Entries provided:
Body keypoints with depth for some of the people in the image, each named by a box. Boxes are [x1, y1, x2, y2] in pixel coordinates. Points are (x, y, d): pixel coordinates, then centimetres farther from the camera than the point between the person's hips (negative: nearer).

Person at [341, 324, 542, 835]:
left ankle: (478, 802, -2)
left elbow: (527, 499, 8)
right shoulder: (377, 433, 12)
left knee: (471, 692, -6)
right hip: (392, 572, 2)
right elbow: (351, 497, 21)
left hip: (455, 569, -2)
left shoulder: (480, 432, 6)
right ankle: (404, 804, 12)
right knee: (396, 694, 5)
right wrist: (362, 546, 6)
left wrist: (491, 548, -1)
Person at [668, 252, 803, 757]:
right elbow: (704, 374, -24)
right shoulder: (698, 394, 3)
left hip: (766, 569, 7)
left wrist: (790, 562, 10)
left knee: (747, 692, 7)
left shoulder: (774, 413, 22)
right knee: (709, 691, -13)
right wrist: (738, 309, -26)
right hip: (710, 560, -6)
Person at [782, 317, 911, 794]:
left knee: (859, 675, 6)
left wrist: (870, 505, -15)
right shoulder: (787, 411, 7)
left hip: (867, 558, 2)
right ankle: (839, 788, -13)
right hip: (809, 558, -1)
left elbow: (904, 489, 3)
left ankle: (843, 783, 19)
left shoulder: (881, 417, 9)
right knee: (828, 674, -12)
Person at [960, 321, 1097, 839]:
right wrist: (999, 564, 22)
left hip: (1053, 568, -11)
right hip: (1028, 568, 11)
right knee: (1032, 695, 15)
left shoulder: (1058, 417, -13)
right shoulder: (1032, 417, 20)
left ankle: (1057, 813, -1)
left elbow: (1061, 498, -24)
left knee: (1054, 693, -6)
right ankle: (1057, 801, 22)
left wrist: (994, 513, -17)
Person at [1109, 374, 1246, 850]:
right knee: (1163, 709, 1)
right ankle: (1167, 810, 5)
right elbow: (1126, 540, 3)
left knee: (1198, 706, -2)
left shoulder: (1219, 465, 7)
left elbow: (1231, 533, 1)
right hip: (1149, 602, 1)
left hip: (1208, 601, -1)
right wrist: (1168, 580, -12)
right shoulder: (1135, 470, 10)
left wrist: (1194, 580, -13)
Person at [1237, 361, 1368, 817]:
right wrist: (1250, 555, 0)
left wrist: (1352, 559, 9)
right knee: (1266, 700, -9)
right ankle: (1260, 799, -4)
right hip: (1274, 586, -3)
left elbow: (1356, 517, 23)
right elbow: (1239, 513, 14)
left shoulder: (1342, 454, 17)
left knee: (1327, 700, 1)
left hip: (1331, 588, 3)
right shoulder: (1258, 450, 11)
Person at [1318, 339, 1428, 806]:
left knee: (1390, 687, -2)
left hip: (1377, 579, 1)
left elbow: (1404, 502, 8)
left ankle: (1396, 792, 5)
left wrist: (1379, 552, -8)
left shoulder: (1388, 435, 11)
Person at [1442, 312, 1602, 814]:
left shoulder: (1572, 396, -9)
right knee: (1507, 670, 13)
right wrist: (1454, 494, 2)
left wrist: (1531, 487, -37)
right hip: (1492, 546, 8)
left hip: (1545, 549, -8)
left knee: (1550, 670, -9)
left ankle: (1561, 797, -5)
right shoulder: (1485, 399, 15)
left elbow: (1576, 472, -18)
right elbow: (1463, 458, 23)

Prompt:
Please restate word for word only the lines running from the line that contains "left hip: (867, 558, 2)" to the final line of the listing above.

Expected answer:
left hip: (867, 558, 2)
right ankle: (839, 788, -13)
right hip: (809, 558, -1)
left elbow: (904, 489, 3)
left ankle: (843, 783, 19)
left shoulder: (881, 417, 9)
right knee: (828, 674, -12)
Person at [960, 321, 1097, 839]:
right wrist: (999, 564, 22)
left hip: (1053, 568, -11)
right hip: (1028, 568, 11)
right knee: (1032, 695, 15)
left shoulder: (1058, 417, -13)
right shoulder: (1032, 417, 20)
left ankle: (1057, 813, -1)
left elbow: (1061, 498, -24)
left knee: (1054, 693, -6)
right ankle: (1057, 801, 22)
left wrist: (994, 513, -17)
Person at [1109, 374, 1246, 850]:
right knee: (1163, 709, 1)
right ankle: (1167, 810, 5)
right elbow: (1126, 540, 3)
left knee: (1198, 706, -2)
left shoulder: (1219, 465, 7)
left elbow: (1231, 533, 1)
right hip: (1149, 602, 1)
left hip: (1208, 601, -1)
right wrist: (1168, 580, -12)
right shoulder: (1135, 470, 10)
left wrist: (1194, 580, -13)
Person at [1237, 361, 1368, 817]:
right wrist: (1250, 555, 0)
left wrist: (1352, 559, 9)
right knee: (1266, 700, -9)
right ankle: (1260, 799, -4)
right hip: (1274, 586, -3)
left elbow: (1356, 517, 23)
right elbow: (1239, 513, 14)
left shoulder: (1342, 454, 17)
left knee: (1327, 700, 1)
left hip: (1331, 588, 3)
right shoulder: (1258, 450, 11)
Person at [1318, 339, 1428, 806]:
left knee: (1390, 687, -2)
left hip: (1377, 579, 1)
left elbow: (1404, 502, 8)
left ankle: (1396, 792, 5)
left wrist: (1379, 552, -8)
left shoulder: (1388, 435, 11)
Person at [1442, 312, 1602, 814]:
left shoulder: (1572, 396, -9)
right knee: (1507, 670, 13)
right wrist: (1454, 494, 2)
left wrist: (1531, 487, -37)
right hip: (1492, 546, 8)
left hip: (1545, 549, -8)
left knee: (1550, 670, -9)
left ankle: (1561, 797, -5)
right shoulder: (1485, 399, 15)
left elbow: (1576, 472, -18)
right elbow: (1463, 458, 23)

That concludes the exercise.